What to do about Zuma’s snub of ConCourt? ANC to ‘discuss’ it
Party will only comment on ex-president’s refusal to appear before Zondo after its next NEC meeting
The ANC will discuss former president Jacob Zuma’s decision to not cooperate with the state capture commission at its national executive committee (NEC) meeting next week.
Party spokesperson Pule Mabe said the party would comment on Zuma’s decision only after the NEC had discussed the matter.
Zuma on Monday vowed not to cooperate with the state capture commission, despite a ruling last week by the Constitutional Court compelling him to do so. The controversial decision will put Zuma squarely in contempt of, and in defiance of, the highest court in the land.
Mabe said the party had taken a decision not to provide running commentary on the developments at the state capture commission.
“You’d recall that we have always said that we are not going to make running comments unless the ANC has been requested to do so by the commission,” Mabe said.
“The NEC will have its own meeting next week where this development will be discussed and the ANC will comment only after that meeting.”
In a statement by the Jacob Gedleyihlekisa Zuma Foundation on Monday, the former statesman said he did not fear going to prison should his decision to not cooperate with the commission be considered a violation of the law.
“If this stance is considered to be a violation of their law, then let their law take its course,” Zuma said. “I do not fear being arrested, I do not fear being convicted, nor do I fear being incarcerated.”
If this stance is considered to be a violation of their law, then let their law take its course.Jacob Zuma
Zuma contends that his decision not to cooperate with the commission still rests on his contention that the commission chair, deputy chief justice Raymond Zondo, is conflicted and biased and should recuse himself.
He maintains his earlier argument that the previous personal relationship with Zondo renders Zondo unfit to hear his evidence and will therefore not appear before him.
“I have never said that I do not want to appear before the commission but have said that I cannot appear before deputy chief justice Zondo because of a well-founded apprehension of bias and a history of personal relations between the deputy chief justice and myself,” Zuma said.
“I have taken his decision not to recuse himself on review as I believe his presiding over the proceedings does not provide me the certainty of a fair and just hearing.”
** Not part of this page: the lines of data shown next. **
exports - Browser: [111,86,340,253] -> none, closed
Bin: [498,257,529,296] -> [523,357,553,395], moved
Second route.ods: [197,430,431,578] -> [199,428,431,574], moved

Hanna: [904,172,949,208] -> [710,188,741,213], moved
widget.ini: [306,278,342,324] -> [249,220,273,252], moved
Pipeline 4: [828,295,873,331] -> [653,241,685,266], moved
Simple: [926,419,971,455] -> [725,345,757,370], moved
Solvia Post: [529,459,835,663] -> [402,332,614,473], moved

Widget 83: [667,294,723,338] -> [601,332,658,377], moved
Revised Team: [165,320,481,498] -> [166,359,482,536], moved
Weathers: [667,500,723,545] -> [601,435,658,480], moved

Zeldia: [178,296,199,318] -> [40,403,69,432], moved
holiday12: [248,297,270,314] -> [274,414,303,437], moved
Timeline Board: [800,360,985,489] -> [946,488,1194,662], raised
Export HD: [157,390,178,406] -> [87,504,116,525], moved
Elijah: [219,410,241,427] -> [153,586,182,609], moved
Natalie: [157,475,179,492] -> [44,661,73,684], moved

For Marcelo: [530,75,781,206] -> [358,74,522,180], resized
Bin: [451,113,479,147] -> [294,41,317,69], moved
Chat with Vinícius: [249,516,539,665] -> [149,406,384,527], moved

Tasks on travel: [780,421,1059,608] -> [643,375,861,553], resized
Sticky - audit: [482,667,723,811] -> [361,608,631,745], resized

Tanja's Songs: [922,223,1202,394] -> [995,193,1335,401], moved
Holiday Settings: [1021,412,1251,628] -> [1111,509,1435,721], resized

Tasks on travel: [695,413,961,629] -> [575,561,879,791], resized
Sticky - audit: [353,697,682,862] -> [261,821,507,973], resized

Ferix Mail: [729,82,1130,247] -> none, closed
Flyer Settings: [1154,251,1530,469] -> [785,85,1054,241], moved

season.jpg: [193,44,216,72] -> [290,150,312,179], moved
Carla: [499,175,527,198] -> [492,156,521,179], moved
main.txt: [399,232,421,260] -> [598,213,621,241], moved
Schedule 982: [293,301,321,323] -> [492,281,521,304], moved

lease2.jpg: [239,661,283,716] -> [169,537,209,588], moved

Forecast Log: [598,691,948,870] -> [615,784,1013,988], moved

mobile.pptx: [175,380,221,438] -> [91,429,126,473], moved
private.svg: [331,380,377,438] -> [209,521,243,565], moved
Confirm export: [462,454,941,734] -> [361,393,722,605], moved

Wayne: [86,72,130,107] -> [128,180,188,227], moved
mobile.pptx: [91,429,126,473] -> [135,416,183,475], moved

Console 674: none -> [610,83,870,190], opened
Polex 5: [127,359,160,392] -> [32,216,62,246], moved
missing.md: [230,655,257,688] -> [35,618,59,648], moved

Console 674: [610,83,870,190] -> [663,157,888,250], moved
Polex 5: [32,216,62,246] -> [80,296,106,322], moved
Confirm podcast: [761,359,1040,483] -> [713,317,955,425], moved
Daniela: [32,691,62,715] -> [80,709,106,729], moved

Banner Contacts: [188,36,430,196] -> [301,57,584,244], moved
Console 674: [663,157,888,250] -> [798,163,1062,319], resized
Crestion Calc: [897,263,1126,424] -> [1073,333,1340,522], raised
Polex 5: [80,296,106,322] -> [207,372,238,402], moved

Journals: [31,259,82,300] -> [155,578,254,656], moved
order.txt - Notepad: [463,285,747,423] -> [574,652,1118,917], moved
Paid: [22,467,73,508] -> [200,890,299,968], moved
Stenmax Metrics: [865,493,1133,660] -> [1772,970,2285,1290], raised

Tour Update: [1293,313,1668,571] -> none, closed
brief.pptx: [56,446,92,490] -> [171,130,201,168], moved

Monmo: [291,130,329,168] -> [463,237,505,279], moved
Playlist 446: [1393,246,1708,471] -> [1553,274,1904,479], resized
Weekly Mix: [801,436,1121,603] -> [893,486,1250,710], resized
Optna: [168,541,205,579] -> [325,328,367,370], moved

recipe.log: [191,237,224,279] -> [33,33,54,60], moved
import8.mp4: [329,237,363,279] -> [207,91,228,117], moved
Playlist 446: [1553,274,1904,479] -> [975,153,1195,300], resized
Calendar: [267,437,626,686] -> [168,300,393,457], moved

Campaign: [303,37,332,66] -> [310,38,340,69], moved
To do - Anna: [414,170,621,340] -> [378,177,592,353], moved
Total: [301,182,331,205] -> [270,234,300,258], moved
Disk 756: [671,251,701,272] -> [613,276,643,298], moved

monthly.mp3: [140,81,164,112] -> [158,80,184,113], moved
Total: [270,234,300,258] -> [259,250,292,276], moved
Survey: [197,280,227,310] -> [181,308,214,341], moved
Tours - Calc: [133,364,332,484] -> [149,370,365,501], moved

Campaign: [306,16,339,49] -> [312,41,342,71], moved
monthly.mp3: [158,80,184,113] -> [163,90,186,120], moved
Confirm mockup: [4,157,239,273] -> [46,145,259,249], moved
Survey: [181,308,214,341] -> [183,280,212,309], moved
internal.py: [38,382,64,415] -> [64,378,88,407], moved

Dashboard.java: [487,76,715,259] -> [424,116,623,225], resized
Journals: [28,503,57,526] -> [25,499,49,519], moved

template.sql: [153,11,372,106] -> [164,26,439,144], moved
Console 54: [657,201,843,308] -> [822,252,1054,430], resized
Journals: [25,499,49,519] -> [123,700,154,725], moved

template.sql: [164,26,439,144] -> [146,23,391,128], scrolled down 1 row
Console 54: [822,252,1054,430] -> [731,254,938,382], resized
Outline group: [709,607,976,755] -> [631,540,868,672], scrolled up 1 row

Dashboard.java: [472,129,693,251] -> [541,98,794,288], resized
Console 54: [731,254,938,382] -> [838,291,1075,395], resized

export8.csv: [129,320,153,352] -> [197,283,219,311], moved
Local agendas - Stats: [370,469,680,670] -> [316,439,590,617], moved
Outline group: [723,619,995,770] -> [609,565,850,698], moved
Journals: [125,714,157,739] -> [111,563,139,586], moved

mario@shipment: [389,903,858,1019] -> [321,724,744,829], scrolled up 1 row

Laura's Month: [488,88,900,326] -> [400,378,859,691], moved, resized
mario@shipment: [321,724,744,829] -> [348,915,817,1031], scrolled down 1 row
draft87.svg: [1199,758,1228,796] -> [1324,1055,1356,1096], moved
The EFF said on Monday that Zuma’s decision was misguided and called on Zuma and his legal counsel to reconsider the “ill-advised decision” that was likely to set a dangerous precedent.
“Mr Jacob Zuma must respond to the many allegations of corruption and wrongdoing levelled against him,” party spokesperson Delisile Ngwenya said. “Our call to [Zuma] to abide by the law also considers that the activities, direction and approach of the [commission] have been less than satisfactory.”
The Constitutional Court last week ruled that Zuma has to not only appear before the inquiry but must answer questions posed to him. It said in its judgment that Zuma does not have the right to remain silent when he appears.
Zuma said he was detained by the apartheid government during the struggle and served 10 years on Robben Island.
“I had never imagined there would come a time when a democratic government in SA built on constitutional values would behave exactly like the apartheid government in creating legal processes designed to target specific individuals in society.
“Witnessing this carries a much more amplified pain when realising it is a black liberated government behaving in this way against one of their own,” he said.
The inquiry, according to Zuma, is specifically designed to investigate him. He said it should therefore be named the Commission of Inquiry into Allegations of State Capture against Jacob Zuma – “as it has obviously been established to investigate me specifically”.